> **Directive**
Return the forum thread about the son's turkey hunt, which follows, in full and word for word.

# Gobble..Gobble..Gobble.....BANG !!!!



## Fish On (Sep 1, 2004)

My son got his Turkey yesterday at 7:55 am ......21#....1 3/16 Spurs and a 9 1/2 " Beard , he was out in a field struting with two hens so we moved into the woods and started calling , had a raccoon come right next to us , camo must of blended in good ...LOL!! Turkeys finally worked there way in the woods and you know it the Boss Hen came to us first WOW was she pissed off she was freakin out trying to get us out of her area she was flapping her wings and jumping up as if she was going to spur us what a site , the whole time the Gobbler was hung up with the other hen about 80 yards back ,then four deer walk right thru the whole picture thank god there was no wind as they made two passes back and worth in front of us as we were Cuttin N Puttin with this boss hen as they left the other hen and Gobbler are finally working there way right to us he stopped 30 yards away abd they where all lined up right in front of us hen hen Gobbler if he was to pull the trigger he would of railed all of them for sure , My son said Dad there is all kind of brush in the way also , I said that gun with that choke and 3" turkey load will blow right thru that NO Problem one hen turned and walked off 3' feet and just then the Boss hen did her alarm putt we only has seconds before they busted.. just then the Boss Hen took two steps and ducked here head and gave a good alarm putt and we said you better TAKEM NOW ... Then BOOM !!!! What a day, He was excited !!!!



Fish On !!!


----------



## "J" (Apr 10, 2004)

Man great hunt, congrats to your boy, he'll carry that memory for a lifetime as will you.


----------



## Shortdrift (Apr 5, 2004)

Congrats on the GREAT BIRD and thanks for sharing the story and picture.


----------



## Fish On (Sep 1, 2004)

Thanks Guys !!!....I am glad he got it yesterday , it is pouring here today !!!


----------



## peple of the perch (Sep 13, 2004)

nice bird.


----------

> **Listed records**

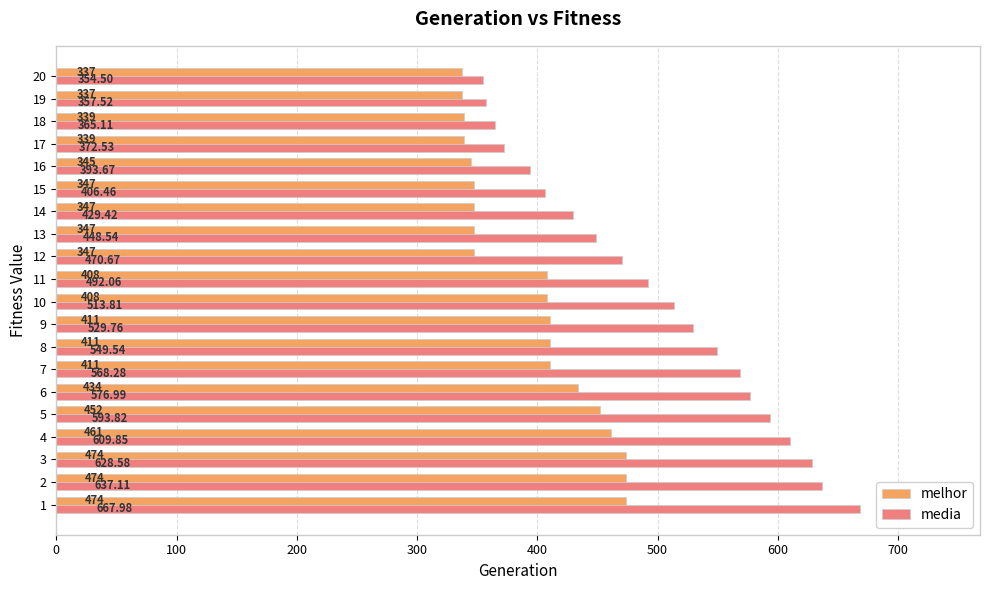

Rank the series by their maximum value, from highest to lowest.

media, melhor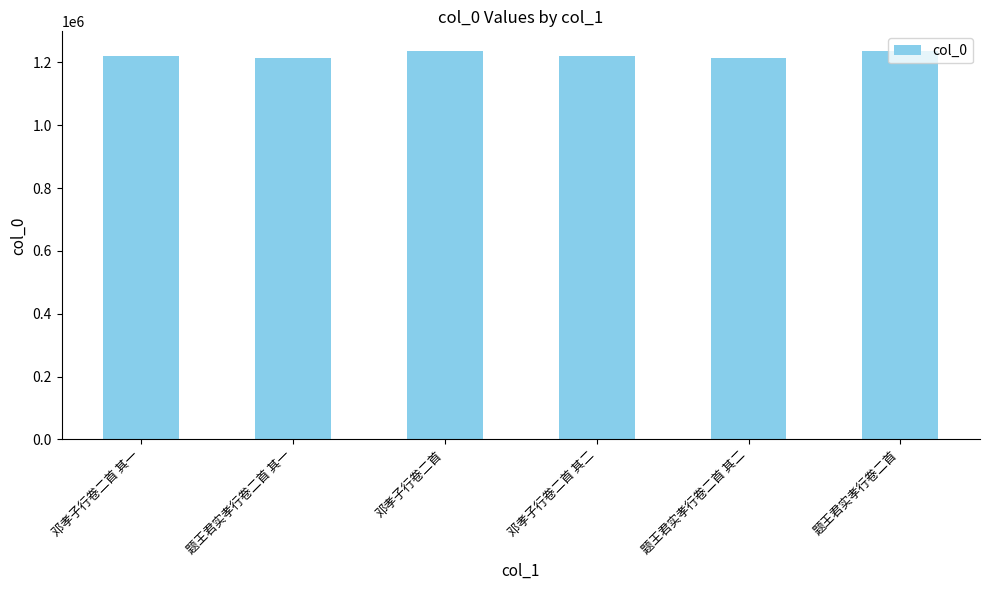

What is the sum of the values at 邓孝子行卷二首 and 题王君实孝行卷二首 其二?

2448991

---

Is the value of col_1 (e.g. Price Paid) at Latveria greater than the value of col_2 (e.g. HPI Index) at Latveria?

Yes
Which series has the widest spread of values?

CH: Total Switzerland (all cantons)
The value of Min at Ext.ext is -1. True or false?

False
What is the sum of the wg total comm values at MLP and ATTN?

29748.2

> **Task result**
# Gobble..Gobble..Gobble.....BANG !!!!



## Fish On (Sep 1, 2004)

My son got his Turkey yesterday at 7:55 am ......21#....1 3/16 Spurs and a 9 1/2 " Beard , he was out in a field struting with two hens so we moved into the woods and started calling , had a raccoon come right next to us , camo must of blended in good ...LOL!! Turkeys finally worked there way in the woods and you know it the Boss Hen came to us first WOW was she pissed off she was freakin out trying to get us out of her area she was flapping her wings and jumping up as if she was going to spur us what a site , the whole time the Gobbler was hung up with the other hen about 80 yards back ,then four deer walk right thru the whole picture thank god there was no wind as they made two passes back and worth in front of us as we were Cuttin N Puttin with this boss hen as they left the other hen and Gobbler are finally working there way right to us he stopped 30 yards away abd they where all lined up right in front of us hen hen Gobbler if he was to pull the trigger he would of railed all of them for sure , My son said Dad there is all kind of brush in the way also , I said that gun with that choke and 3" turkey load will blow right thru that NO Problem one hen turned and walked off 3' feet and just then the Boss hen did her alarm putt we only has seconds before they busted.. just then the Boss Hen took two steps and ducked here head and gave a good alarm putt and we said you better TAKEM NOW ... Then BOOM !!!! What a day, He was excited !!!!



Fish On !!!


----------



## "J" (Apr 10, 2004)

Man great hunt, congrats to your boy, he'll carry that memory for a lifetime as will you.


----------



## Shortdrift (Apr 5, 2004)

Congrats on the GREAT BIRD and thanks for sharing the story and picture.


----------



## Fish On (Sep 1, 2004)

Thanks Guys !!!....I am glad he got it yesterday , it is pouring here today !!!


----------



## peple of the perch (Sep 13, 2004)

nice bird.


----------